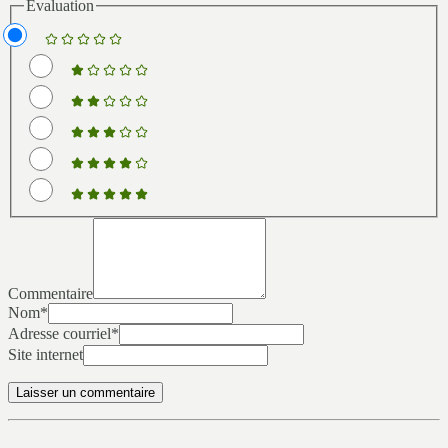
Évaluation
Commentaire
Nom
*
Adresse courriel
*
Site internet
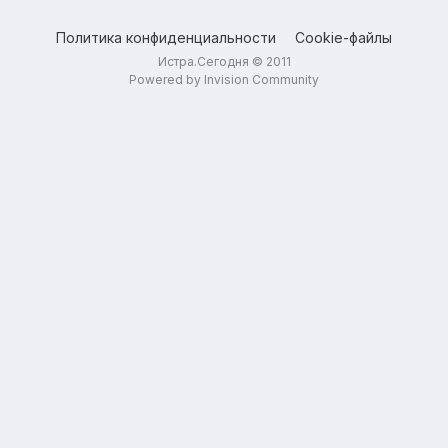
Политика конфиденциальности
Cookie-файлы
Истра.Сегодня © 2011
Powered by Invision Community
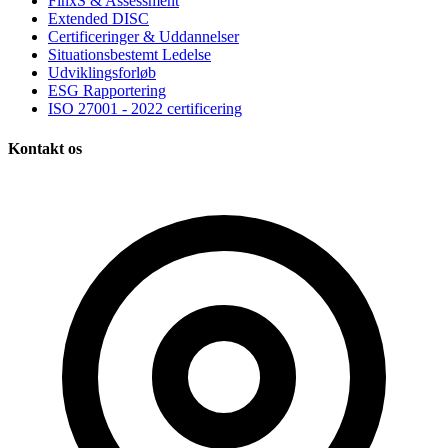
FinxS & Assessment
Extended DISC
Certificeringer & Uddannelser
Situationsbestemt Ledelse
Udviklingsforløb
ESG Rapportering
ISO 27001 - 2022 certificering
Kontakt os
- - - -
# What to produce
Set down every record exactly as written, but drop the pictures.

# Completed exercise
Évaluation
Commentaire
Nom
*
Adresse courriel
*
Site internet
Политика конфиденциальности
Cookie-файлы
Истра.Сегодня © 2011
Powered by Invision Community
FinxS & Assessment
Extended DISC
Certificeringer & Uddannelser
Situationsbestemt Ledelse
Udviklingsforløb
ESG Rapportering
ISO 27001 - 2022 certificering
Kontakt os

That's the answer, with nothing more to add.